Super sorpresa l’interpretazione di Helena Bonham Carter, nel suo ruolo di fata madrina. Abituati a vederla in film grotteschi e non di certo fiabeschi, come per esempio Bellatrix in Harry Potter, si rimane piacevolmente colpiti dalla sua interpretazione. Una fata un po’ goffa, sbadata e smemorina, che con la sua magia trasforma una zucca, dei topolini, delle lucertole ed un oca in una carrozza con cocchieri, valletti ed un guidatore. La fata provvederà anche a dotare Cenerentola di uno splendente, brillante, vaporoso abito da sera blu, ricco di cristalli e decorazioni, abbinando delle magnifiche scarpette di cristallo.

Ultime figure di rilievo, e anche un po’ nuove, sono il capitano delle guardie del Re e il Granduca di corte. Mentre il primo appoggia in pieno le idee del Principe sul ritrovare la sua amata e sposarla, il secondo vorrebbe mantenere la tradizione che vede al fianco del principe una principessa di sangue blu. Arriverà addirittura a fare un patto con la matrigna per assicurarsi che Cenerentola non sbuchi fuori dal nulla, nella ricerca della ragazza che riuscirà ad indossare la scarpetta di cristallo in mano al Principe.

Cenerentola 2A completare il magnifico quadro, quelle figure che rimangono sempre un po’ dietro le quinte, ma che grazie a loro si possono realizzare questi capolavori. La scena del ballo, per esempio, è frutto dello sceneggiatore premio Oscar Dante Ferretti, che ha ricostruito dentro i Pinewood Studios, nel teatro di posa 007, il più grande d’Europa, una sala da ballo lunga 35 metri e larga 32, compresa di una grande scalinata, con muri e pavimenti di marmo, con statue d’oro e 17 lampadari veneziani ognuno provvisto di circa 5000 candele ad olio da accendere manualmente. I costumi sono un opera d’arte a sé, realizzati dalla costumista Sandy Powell. Nell’abito indossato da Cenerentola al ballo, sono stati inseriti ben 10.000 cristalli di Swarovski e usati più di 240 metri di stoffa.

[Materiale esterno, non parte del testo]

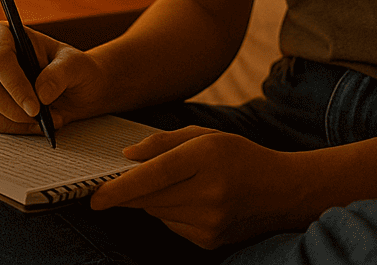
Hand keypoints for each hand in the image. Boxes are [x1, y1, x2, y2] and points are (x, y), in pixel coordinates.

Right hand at [0, 21, 108, 133]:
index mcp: (5, 34)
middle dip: (15, 109)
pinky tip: (38, 124)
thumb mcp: (75, 64)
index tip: (35, 107)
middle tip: (42, 118)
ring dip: (20, 121)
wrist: (75, 88)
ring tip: (49, 118)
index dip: (14, 83)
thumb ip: (60, 73)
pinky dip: (17, 128)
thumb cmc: (73, 68)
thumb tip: (41, 94)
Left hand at [89, 127, 307, 249]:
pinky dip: (171, 213)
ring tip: (177, 185)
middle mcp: (208, 192)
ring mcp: (210, 221)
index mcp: (206, 157)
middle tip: (117, 185)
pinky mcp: (209, 240)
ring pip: (158, 213)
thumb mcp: (205, 135)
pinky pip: (172, 225)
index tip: (95, 197)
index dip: (120, 187)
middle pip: (150, 198)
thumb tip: (127, 157)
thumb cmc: (240, 156)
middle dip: (129, 192)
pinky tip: (191, 201)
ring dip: (153, 201)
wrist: (282, 191)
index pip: (155, 175)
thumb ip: (163, 143)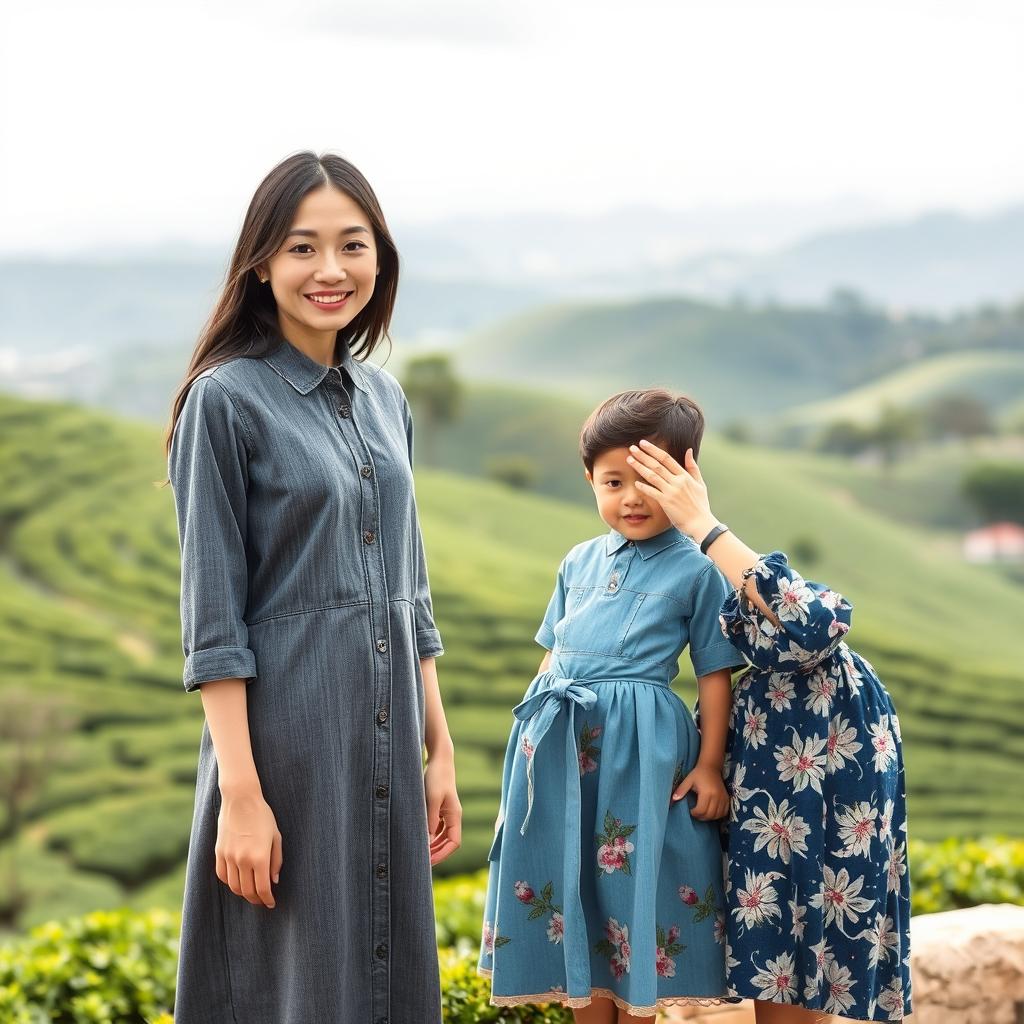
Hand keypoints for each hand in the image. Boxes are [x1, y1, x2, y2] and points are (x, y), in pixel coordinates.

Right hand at [215, 789, 282, 907]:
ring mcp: (228, 857)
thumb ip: (276, 861)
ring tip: (251, 892)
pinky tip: (238, 881)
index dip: (267, 899)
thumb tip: (274, 881)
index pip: (262, 888)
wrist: (241, 799)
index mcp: (260, 857)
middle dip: (256, 899)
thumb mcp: (276, 836)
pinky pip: (222, 875)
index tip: (271, 903)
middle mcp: (243, 860)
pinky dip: (230, 883)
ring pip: (234, 886)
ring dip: (243, 893)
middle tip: (263, 900)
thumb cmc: (263, 816)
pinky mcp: (219, 852)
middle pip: (248, 891)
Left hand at [425, 750, 462, 865]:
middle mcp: (453, 816)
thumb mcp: (432, 799)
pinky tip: (420, 838)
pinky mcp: (439, 808)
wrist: (438, 760)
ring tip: (419, 852)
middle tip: (421, 861)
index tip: (429, 861)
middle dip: (437, 852)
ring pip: (442, 836)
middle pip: (449, 842)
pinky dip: (430, 836)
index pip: (454, 842)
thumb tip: (428, 841)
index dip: (443, 854)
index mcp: (455, 815)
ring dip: (433, 845)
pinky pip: (437, 828)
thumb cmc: (436, 777)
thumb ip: (431, 820)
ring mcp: (446, 813)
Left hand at [625, 439, 717, 540]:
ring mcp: (671, 492)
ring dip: (640, 467)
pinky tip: (635, 483)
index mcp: (684, 476)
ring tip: (630, 460)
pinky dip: (643, 487)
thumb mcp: (699, 483)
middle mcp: (677, 481)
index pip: (666, 458)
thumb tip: (689, 450)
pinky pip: (652, 492)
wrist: (701, 523)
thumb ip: (692, 466)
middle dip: (643, 455)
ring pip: (652, 476)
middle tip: (632, 448)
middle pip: (657, 465)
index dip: (653, 450)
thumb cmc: (700, 505)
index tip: (643, 444)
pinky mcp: (666, 502)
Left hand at [670, 762, 729, 820]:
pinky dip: (718, 815)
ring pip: (717, 815)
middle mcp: (716, 797)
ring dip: (709, 817)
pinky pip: (724, 812)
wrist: (711, 767)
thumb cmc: (698, 774)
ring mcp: (723, 798)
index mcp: (706, 792)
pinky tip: (711, 812)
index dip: (695, 813)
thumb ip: (681, 790)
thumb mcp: (688, 780)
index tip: (691, 811)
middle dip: (701, 817)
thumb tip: (672, 799)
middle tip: (696, 814)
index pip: (701, 810)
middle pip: (709, 814)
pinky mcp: (727, 799)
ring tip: (702, 813)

Anche l’abito indossato da Helena Bonham Carter dopo essersi trasformata in Fata è un capolavoro e non ha nulla da invidiare all’abito della sua protetta. Di un bianco candido e vaporoso con 120 metri di tessuto e quel tocco di purezza che una fata madrina dovrebbe sempre avere.

In un intervista, Kenneth dice che la realizzazione di questo film è stata come una scommessa, e secondo me l’ha vinta appieno riuscendo a mixare perfettamente la tradizione con la novità creando un capolavoro unico nel suo genere. Posso infatti assicurarvi che il regista è riuscito a formulare una pellicola che oltre ad essere educativa per i più piccoli, riuscirà a coinvolgere anche gli adulti che faranno il tifo per la povera Cenerentola contro la perfida matrigna anche se in realtà tutti conoscono già il finale.